• TO DO: Copy every entry exactly, but skip the pictures.

• INPUT DATA:
#####
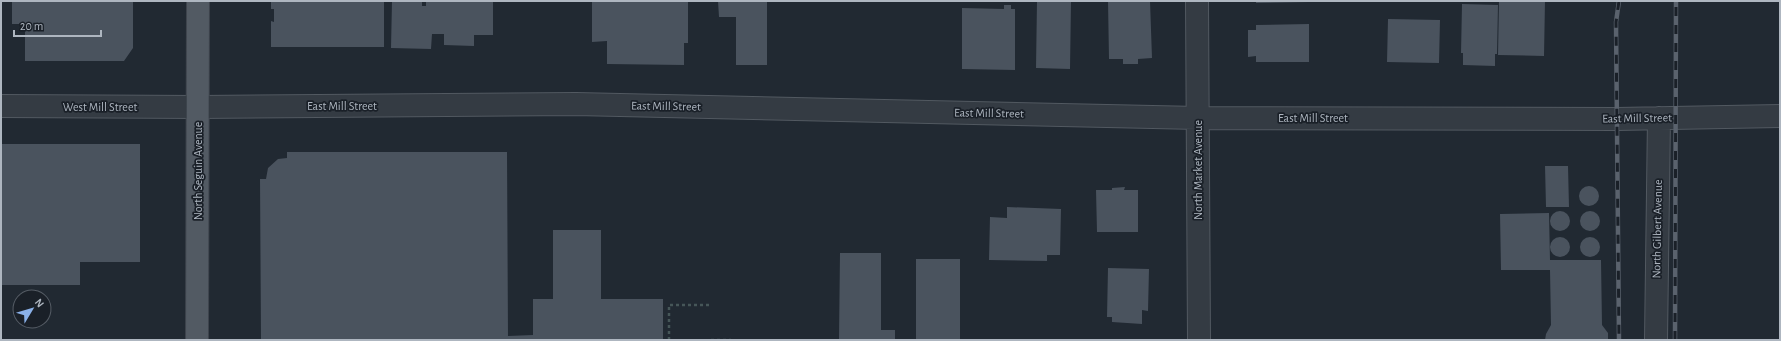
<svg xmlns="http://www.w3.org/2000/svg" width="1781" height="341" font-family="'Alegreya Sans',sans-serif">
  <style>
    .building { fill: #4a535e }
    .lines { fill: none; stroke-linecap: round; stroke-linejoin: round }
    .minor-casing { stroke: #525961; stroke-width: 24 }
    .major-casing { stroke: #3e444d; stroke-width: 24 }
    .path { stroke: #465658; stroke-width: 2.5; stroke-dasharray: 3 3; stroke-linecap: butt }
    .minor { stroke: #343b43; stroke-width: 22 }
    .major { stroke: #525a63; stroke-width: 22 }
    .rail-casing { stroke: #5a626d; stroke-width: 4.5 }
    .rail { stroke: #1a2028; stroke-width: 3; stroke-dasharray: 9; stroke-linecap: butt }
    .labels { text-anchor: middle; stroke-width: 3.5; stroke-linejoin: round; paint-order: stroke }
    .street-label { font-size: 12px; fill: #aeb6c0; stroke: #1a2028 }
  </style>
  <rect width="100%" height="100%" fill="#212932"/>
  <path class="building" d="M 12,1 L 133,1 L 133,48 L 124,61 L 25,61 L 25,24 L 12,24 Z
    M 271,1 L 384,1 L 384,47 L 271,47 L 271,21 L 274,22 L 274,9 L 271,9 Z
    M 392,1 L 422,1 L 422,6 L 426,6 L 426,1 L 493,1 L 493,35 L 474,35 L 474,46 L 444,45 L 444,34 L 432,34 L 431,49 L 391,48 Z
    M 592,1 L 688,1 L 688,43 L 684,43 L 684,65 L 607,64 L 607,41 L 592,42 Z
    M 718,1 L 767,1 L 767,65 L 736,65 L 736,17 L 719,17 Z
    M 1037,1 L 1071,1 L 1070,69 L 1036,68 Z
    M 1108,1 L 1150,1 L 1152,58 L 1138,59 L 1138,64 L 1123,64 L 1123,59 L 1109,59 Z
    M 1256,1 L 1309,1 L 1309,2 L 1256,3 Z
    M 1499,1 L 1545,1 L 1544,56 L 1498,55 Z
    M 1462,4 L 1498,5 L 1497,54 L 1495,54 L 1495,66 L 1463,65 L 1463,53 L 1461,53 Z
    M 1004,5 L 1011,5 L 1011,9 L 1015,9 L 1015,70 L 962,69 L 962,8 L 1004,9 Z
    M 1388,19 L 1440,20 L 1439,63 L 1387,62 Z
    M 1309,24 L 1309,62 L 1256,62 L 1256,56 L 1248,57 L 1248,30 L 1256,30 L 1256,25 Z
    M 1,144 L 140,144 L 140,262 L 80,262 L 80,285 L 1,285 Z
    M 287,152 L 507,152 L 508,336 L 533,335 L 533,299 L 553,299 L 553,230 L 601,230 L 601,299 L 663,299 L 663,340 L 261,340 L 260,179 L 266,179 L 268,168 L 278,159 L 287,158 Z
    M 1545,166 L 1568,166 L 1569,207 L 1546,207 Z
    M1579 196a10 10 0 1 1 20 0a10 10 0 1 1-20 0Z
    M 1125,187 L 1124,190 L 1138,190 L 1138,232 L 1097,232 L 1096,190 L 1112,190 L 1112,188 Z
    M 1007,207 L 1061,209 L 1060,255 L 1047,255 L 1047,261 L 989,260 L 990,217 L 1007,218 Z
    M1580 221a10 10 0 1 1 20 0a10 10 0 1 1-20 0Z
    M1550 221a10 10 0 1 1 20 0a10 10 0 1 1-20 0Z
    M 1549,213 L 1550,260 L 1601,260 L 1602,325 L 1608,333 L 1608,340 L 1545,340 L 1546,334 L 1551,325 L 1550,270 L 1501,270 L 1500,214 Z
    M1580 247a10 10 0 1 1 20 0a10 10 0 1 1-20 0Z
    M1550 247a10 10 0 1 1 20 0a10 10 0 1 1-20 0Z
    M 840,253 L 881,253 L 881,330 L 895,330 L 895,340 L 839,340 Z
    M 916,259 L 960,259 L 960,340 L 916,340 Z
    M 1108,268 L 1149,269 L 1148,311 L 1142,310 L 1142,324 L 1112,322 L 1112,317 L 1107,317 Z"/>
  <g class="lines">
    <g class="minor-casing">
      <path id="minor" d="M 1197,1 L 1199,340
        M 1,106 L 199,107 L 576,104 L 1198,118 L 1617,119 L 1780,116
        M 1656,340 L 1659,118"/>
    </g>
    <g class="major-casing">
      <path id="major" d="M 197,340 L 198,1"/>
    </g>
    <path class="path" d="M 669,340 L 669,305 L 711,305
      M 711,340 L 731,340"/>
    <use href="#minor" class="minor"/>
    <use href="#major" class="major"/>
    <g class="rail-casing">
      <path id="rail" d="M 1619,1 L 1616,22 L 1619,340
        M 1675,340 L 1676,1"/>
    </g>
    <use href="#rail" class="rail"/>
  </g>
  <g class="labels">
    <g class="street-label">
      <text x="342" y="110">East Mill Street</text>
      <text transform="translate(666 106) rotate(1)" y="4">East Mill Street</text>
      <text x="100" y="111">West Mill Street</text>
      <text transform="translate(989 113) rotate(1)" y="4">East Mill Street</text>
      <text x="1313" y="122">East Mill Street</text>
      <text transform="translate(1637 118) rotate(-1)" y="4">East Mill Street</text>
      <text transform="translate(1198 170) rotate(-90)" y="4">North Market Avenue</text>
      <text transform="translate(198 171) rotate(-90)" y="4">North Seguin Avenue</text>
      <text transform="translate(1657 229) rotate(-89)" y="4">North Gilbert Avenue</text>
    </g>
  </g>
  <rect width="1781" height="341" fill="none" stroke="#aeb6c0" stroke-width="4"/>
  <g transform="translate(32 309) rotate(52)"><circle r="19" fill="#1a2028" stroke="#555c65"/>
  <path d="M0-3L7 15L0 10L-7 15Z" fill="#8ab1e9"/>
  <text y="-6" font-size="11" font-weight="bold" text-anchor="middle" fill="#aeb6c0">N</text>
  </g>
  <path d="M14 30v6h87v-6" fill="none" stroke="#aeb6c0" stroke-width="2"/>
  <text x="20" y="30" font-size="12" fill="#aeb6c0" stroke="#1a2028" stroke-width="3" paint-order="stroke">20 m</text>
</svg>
#####
• SOLUTION BELOW:
<svg xmlns="http://www.w3.org/2000/svg" width="1781" height="341" font-family="'Alegreya Sans',sans-serif">
  <style>
    .building { fill: #4a535e }
    .lines { fill: none; stroke-linecap: round; stroke-linejoin: round }
    .minor-casing { stroke: #525961; stroke-width: 24 }
    .major-casing { stroke: #3e444d; stroke-width: 24 }
    .path { stroke: #465658; stroke-width: 2.5; stroke-dasharray: 3 3; stroke-linecap: butt }
    .minor { stroke: #343b43; stroke-width: 22 }
    .major { stroke: #525a63; stroke-width: 22 }
    .rail-casing { stroke: #5a626d; stroke-width: 4.5 }
    .rail { stroke: #1a2028; stroke-width: 3; stroke-dasharray: 9; stroke-linecap: butt }
    .labels { text-anchor: middle; stroke-width: 3.5; stroke-linejoin: round; paint-order: stroke }
    .street-label { font-size: 12px; fill: #aeb6c0; stroke: #1a2028 }
  </style>
  <rect width="100%" height="100%" fill="#212932"/>
  <path class="building" d="M 12,1 L 133,1 L 133,48 L 124,61 L 25,61 L 25,24 L 12,24 Z
    M 271,1 L 384,1 L 384,47 L 271,47 L 271,21 L 274,22 L 274,9 L 271,9 Z
    M 392,1 L 422,1 L 422,6 L 426,6 L 426,1 L 493,1 L 493,35 L 474,35 L 474,46 L 444,45 L 444,34 L 432,34 L 431,49 L 391,48 Z
    M 592,1 L 688,1 L 688,43 L 684,43 L 684,65 L 607,64 L 607,41 L 592,42 Z
    M 718,1 L 767,1 L 767,65 L 736,65 L 736,17 L 719,17 Z
    M 1037,1 L 1071,1 L 1070,69 L 1036,68 Z
    M 1108,1 L 1150,1 L 1152,58 L 1138,59 L 1138,64 L 1123,64 L 1123,59 L 1109,59 Z
    M 1256,1 L 1309,1 L 1309,2 L 1256,3 Z
    M 1499,1 L 1545,1 L 1544,56 L 1498,55 Z
    M 1462,4 L 1498,5 L 1497,54 L 1495,54 L 1495,66 L 1463,65 L 1463,53 L 1461,53 Z
    M 1004,5 L 1011,5 L 1011,9 L 1015,9 L 1015,70 L 962,69 L 962,8 L 1004,9 Z
    M 1388,19 L 1440,20 L 1439,63 L 1387,62 Z
    M 1309,24 L 1309,62 L 1256,62 L 1256,56 L 1248,57 L 1248,30 L 1256,30 L 1256,25 Z
    M 1,144 L 140,144 L 140,262 L 80,262 L 80,285 L 1,285 Z
    M 287,152 L 507,152 L 508,336 L 533,335 L 533,299 L 553,299 L 553,230 L 601,230 L 601,299 L 663,299 L 663,340 L 261,340 L 260,179 L 266,179 L 268,168 L 278,159 L 287,158 Z
    M 1545,166 L 1568,166 L 1569,207 L 1546,207 Z
    M1579 196a10 10 0 1 1 20 0a10 10 0 1 1-20 0Z
    M 1125,187 L 1124,190 L 1138,190 L 1138,232 L 1097,232 L 1096,190 L 1112,190 L 1112,188 Z
    M 1007,207 L 1061,209 L 1060,255 L 1047,255 L 1047,261 L 989,260 L 990,217 L 1007,218 Z
    M1580 221a10 10 0 1 1 20 0a10 10 0 1 1-20 0Z
    M1550 221a10 10 0 1 1 20 0a10 10 0 1 1-20 0Z
    M 1549,213 L 1550,260 L 1601,260 L 1602,325 L 1608,333 L 1608,340 L 1545,340 L 1546,334 L 1551,325 L 1550,270 L 1501,270 L 1500,214 Z
    M1580 247a10 10 0 1 1 20 0a10 10 0 1 1-20 0Z
    M1550 247a10 10 0 1 1 20 0a10 10 0 1 1-20 0Z
    M 840,253 L 881,253 L 881,330 L 895,330 L 895,340 L 839,340 Z
    M 916,259 L 960,259 L 960,340 L 916,340 Z
    M 1108,268 L 1149,269 L 1148,311 L 1142,310 L 1142,324 L 1112,322 L 1112,317 L 1107,317 Z"/>
  <g class="lines">
    <g class="minor-casing">
      <path id="minor" d="M 1197,1 L 1199,340
        M 1,106 L 199,107 L 576,104 L 1198,118 L 1617,119 L 1780,116
        M 1656,340 L 1659,118"/>
    </g>
    <g class="major-casing">
      <path id="major" d="M 197,340 L 198,1"/>
    </g>
    <path class="path" d="M 669,340 L 669,305 L 711,305
      M 711,340 L 731,340"/>
    <use href="#minor" class="minor"/>
    <use href="#major" class="major"/>
    <g class="rail-casing">
      <path id="rail" d="M 1619,1 L 1616,22 L 1619,340
        M 1675,340 L 1676,1"/>
    </g>
    <use href="#rail" class="rail"/>
  </g>
  <g class="labels">
    <g class="street-label">
      <text x="342" y="110">East Mill Street</text>
      <text transform="translate(666 106) rotate(1)" y="4">East Mill Street</text>
      <text x="100" y="111">West Mill Street</text>
      <text transform="translate(989 113) rotate(1)" y="4">East Mill Street</text>
      <text x="1313" y="122">East Mill Street</text>
      <text transform="translate(1637 118) rotate(-1)" y="4">East Mill Street</text>
      <text transform="translate(1198 170) rotate(-90)" y="4">North Market Avenue</text>
      <text transform="translate(198 171) rotate(-90)" y="4">North Seguin Avenue</text>
      <text transform="translate(1657 229) rotate(-89)" y="4">North Gilbert Avenue</text>
    </g>
  </g>
  <rect width="1781" height="341" fill="none" stroke="#aeb6c0" stroke-width="4"/>
  <g transform="translate(32 309) rotate(52)"><circle r="19" fill="#1a2028" stroke="#555c65"/>
  <path d="M0-3L7 15L0 10L-7 15Z" fill="#8ab1e9"/>
  <text y="-6" font-size="11" font-weight="bold" text-anchor="middle" fill="#aeb6c0">N</text>
  </g>
  <path d="M14 30v6h87v-6" fill="none" stroke="#aeb6c0" stroke-width="2"/>
  <text x="20" y="30" font-size="12" fill="#aeb6c0" stroke="#1a2028" stroke-width="3" paint-order="stroke">20 m</text>
</svg>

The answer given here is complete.